Nelayan Cilincing Merana: Pukat Harimau Ancam Mata Pencaharian
Nasib Nelayan Tradisional Cilincing di Ujung Tanduk Akibat Pukat Harimau
Para nelayan tradisional di kawasan Kalibaru, Cilincing, Jakarta Utara, kini menghadapi masa-masa sulit. Penurunan drastis hasil tangkapan ikan menjadi momok yang menghantui mereka setiap kali melaut. Biang keladi dari permasalahan ini adalah penggunaan pukat harimau atau trawl yang semakin merajalela di perairan tempat mereka mencari nafkah.
Surya, seorang tokoh nelayan tradisional Kalibaru, mengungkapkan keprihatinannya atas situasi yang terjadi. Ia menjelaskan bahwa penggunaan pukat harimau oleh kapal-kapal besar telah mematikan mata pencaharian nelayan tradisional. Pukat harimau menyapu bersih segala jenis ikan, tanpa pandang bulu, sehingga nelayan tradisional yang mengandalkan peralatan sederhana semakin sulit mendapatkan hasil tangkapan yang memadai.

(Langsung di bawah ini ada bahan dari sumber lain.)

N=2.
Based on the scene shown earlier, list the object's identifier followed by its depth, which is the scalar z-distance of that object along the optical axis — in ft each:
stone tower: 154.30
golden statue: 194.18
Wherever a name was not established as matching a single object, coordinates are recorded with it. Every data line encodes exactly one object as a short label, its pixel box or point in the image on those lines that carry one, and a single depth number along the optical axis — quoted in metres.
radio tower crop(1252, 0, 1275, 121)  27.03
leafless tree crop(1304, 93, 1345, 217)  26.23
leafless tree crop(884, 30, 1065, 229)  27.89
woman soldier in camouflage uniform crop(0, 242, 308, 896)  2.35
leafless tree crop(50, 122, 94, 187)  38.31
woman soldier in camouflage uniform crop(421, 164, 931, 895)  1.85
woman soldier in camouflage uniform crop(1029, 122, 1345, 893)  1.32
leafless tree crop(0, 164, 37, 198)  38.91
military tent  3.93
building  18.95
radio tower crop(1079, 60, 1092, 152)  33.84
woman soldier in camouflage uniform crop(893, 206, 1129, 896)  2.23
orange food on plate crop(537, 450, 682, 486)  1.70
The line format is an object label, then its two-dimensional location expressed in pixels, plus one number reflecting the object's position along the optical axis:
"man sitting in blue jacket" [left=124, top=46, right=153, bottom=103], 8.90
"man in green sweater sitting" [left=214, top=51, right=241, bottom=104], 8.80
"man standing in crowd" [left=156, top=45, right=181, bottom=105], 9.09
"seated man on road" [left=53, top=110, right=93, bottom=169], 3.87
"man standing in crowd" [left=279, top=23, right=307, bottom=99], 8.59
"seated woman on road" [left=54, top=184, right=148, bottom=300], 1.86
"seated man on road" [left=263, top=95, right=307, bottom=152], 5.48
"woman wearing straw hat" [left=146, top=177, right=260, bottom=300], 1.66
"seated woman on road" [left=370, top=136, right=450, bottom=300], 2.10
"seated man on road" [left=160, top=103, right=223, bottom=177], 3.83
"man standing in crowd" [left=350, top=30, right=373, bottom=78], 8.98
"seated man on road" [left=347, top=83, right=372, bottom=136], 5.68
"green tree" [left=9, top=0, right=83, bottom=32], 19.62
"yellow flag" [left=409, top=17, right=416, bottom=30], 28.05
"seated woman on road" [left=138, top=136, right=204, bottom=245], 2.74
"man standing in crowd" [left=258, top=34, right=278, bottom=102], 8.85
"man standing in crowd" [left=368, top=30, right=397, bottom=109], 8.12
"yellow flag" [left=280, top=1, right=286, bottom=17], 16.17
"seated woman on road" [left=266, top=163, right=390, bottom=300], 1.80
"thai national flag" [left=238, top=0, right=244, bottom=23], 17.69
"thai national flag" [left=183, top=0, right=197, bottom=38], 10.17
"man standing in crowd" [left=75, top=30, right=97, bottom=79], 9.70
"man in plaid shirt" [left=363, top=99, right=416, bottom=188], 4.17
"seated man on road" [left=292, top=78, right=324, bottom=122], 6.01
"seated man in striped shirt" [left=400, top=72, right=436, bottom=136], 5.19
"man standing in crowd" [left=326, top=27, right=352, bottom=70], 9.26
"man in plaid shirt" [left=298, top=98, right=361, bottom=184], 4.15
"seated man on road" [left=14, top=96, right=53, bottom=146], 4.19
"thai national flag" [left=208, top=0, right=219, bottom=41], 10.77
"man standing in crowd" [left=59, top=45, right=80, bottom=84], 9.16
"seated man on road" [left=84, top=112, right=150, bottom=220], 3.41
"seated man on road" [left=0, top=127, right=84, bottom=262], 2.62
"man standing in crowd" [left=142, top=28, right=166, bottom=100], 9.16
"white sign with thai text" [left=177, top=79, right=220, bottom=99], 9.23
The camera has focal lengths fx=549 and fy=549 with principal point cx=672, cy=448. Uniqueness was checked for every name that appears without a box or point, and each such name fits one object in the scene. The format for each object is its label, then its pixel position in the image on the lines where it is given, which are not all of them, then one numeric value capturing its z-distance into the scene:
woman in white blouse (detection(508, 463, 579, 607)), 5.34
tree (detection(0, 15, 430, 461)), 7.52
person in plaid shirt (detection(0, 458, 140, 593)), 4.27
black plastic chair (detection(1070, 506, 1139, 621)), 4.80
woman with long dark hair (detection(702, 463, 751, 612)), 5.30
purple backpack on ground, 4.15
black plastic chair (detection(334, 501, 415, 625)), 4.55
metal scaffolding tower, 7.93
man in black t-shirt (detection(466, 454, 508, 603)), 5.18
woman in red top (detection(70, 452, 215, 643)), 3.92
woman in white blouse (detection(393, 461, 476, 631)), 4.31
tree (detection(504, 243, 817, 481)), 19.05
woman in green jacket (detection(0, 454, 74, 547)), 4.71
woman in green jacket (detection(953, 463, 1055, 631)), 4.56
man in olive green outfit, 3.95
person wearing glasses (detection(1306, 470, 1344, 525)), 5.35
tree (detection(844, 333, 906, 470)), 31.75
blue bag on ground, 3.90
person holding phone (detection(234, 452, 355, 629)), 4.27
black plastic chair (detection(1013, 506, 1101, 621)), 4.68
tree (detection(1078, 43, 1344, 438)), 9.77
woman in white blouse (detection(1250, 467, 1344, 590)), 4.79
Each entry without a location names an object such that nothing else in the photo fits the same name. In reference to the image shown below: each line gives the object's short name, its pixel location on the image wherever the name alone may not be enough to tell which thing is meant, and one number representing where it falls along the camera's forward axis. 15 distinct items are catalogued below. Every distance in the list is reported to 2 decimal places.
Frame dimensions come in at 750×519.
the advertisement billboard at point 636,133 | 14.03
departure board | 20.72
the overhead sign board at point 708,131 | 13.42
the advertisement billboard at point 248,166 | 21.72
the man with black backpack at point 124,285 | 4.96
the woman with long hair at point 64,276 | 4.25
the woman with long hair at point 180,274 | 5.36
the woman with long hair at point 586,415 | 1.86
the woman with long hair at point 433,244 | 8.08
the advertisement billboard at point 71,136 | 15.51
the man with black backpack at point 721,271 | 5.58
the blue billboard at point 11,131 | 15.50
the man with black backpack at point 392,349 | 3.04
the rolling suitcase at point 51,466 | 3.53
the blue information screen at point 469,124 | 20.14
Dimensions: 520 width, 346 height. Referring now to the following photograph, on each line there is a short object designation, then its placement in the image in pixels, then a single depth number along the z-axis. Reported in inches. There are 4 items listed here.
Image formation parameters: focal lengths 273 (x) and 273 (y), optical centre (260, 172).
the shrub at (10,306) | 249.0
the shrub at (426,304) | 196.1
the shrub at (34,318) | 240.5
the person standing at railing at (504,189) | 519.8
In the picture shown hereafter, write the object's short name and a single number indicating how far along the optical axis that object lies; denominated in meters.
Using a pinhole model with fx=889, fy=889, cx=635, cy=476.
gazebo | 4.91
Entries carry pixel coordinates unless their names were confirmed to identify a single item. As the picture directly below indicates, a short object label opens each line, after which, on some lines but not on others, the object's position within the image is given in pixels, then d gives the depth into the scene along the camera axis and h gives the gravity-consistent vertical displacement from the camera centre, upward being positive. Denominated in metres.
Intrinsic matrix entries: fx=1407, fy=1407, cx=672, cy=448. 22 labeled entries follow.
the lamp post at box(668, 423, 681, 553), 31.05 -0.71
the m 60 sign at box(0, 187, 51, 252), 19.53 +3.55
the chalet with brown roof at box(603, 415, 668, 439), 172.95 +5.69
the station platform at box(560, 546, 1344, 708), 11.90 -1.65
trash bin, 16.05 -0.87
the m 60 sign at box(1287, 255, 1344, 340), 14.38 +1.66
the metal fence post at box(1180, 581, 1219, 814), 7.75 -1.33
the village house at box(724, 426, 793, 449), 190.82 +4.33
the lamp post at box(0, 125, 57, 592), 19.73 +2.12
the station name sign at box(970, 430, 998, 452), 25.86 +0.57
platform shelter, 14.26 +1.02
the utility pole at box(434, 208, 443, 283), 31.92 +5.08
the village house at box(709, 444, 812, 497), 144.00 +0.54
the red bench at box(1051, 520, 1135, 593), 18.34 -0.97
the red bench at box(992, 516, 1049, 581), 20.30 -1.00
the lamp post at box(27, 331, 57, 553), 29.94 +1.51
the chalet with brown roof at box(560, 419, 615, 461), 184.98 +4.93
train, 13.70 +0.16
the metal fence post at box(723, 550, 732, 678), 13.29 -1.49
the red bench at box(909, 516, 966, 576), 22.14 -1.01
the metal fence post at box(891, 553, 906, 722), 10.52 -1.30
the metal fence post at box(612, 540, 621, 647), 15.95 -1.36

Ironisnya, tidak hanya kapal-kapal besar yang menggunakan pukat harimau. Perahu-perahu kecil pun turut menggunakan alat tangkap serupa, meskipun dengan ukuran jaring yang lebih kecil. Alat tangkap ini dikenal dengan sebutan "arat". Penggunaan arat inilah yang seringkali memicu konflik antara nelayan tradisional dan oknum-oknum yang tidak bertanggung jawab.
"Kadang mereka menebar jaring jam 5 sore, padahal seharusnya sudah berhenti beroperasi. Tapi mereka masih saja menarik jaringnya," keluh Surya.
Ruang gerak nelayan tradisional semakin sempit. Mereka kesulitan mencari ikan maupun rajungan karena perairan telah dieksploitasi secara berlebihan oleh pukat harimau dan arat. Tak jarang, jaring-jaring nelayan tradisional menjadi korban keganasan arat. Jaring-jaring tersebut dipotong hingga hanyut, sehingga nelayan mengalami kerugian yang tidak sedikit.
"Bagaimana nelayan tradisional tidak merugi? Sedikit saja dapat ikan, kadang jaring kami terkena arat, dipotong, hanyut, hilang lagi," imbuh Surya dengan nada prihatin.
Jika tertangkap tangan, para nelayan yang jaringnya dirusak biasanya meminta ganti rugi kepada pihak yang menggunakan arat. Namun, seringkali pelaku perusakan tidak ketahuan, sehingga jaring nelayan hilang dan rusak begitu saja tanpa ada pertanggungjawaban.
Kerugian akibat kerusakan jaring ini sangat memberatkan nelayan tradisional. Untuk membeli satu jaring baru, mereka harus mengeluarkan uang sekitar Rp 1,5 juta. Jumlah ini tentu tidak sedikit bagi nelayan yang penghasilannya semakin hari semakin menurun.
Kondisi ini membuat para nelayan tradisional Cilincing semakin terpuruk. Mereka berharap pemerintah dan pihak terkait dapat bertindak tegas untuk menertibkan penggunaan pukat harimau dan arat, serta memberikan perlindungan kepada nelayan tradisional agar mereka dapat terus melaut dan menghidupi keluarganya.